When I look around at our society, I see LOTS of unhappy people, in less than ideal relationships. Broken, dysfunctional families. Women who are hostile and nasty to their husbands, and who feel lonely and taken for granted. Men who feel disrespected and unloved. Children who don’t know the comfort of knowing that their parents love them and each other.

One of the best things my wise mother taught me about making decisions is to look at the end result. Ask yourself “ What would happen if everyone made this choice?” “ What would happen to them, to their relationships, to society as a whole?”

Maybe the things society teaches are wrong. Maybe, doing exactly the opposite of that we are told really is the way to happiness.


When my sweet LargeBoy was still a small boy, he went through a phase of not wanting to go to bed, and of waking up in the night, and not being able to go back to sleep. (He has always been a very light sleeper and easily awakened). Unfortunately, I was horrifically sleep deprived and exhausted, and having him come get me to put him back to bed did not go down well. The nightly battles escalated to included shrieking and kicking walls (him), threats and spankings (me) and crying and screaming (both of us).

When my pride finally allowed me to pray and ask for help, the simple answer was "a soft answer turneth away wrath". The more I nagged, bossed and bullied, the more stubbornly he dug in. When I finally gave up on "winning" and instead focused on talking to him about how I loved him, what he had done that day, and interesting things he had seen, sleep came quickly and he learned how to put himself back to sleep.
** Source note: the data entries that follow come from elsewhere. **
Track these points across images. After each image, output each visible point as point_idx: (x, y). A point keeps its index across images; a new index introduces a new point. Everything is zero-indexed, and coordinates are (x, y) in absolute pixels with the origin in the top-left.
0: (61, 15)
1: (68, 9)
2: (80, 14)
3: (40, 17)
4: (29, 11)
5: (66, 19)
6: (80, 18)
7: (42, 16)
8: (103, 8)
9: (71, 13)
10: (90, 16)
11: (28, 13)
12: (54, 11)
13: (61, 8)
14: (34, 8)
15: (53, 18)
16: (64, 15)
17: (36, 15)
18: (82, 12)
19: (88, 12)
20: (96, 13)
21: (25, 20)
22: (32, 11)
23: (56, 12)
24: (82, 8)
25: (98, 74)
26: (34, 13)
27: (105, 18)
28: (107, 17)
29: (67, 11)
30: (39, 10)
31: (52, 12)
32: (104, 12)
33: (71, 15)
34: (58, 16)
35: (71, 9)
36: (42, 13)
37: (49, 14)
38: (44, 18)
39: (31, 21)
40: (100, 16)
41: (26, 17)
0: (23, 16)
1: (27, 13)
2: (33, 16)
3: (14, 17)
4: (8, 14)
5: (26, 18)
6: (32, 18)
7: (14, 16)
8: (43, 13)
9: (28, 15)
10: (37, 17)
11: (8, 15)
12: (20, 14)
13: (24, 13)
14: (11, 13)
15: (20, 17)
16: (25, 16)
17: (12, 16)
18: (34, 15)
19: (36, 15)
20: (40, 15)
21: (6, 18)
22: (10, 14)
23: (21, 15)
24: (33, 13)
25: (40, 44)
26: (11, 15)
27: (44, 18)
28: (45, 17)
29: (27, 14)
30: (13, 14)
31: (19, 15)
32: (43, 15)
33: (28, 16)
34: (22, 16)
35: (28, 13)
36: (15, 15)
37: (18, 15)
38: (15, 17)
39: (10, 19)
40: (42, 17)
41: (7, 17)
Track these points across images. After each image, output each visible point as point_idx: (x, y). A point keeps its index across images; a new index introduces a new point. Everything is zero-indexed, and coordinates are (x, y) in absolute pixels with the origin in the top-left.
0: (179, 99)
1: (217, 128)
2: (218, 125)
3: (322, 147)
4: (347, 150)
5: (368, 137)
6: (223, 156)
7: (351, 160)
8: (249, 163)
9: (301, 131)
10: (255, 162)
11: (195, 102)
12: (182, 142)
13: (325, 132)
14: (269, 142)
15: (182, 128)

A true example of "surrendering to win".

Maybe, just maybe, the promises the Lord made is true and “So the last shall be first, and the first last," and that the real way to win and find true happiness is in loving surrender and putting other people’s happiness before your own.

He hasn’t lied yet.




*You DO NOT want to get me started on my rant about words that have been hijacked—besides “dominance” and “submission”, I really miss the old meaning of the word “gay”—“happy” and “cheerful” ARE NOT the same.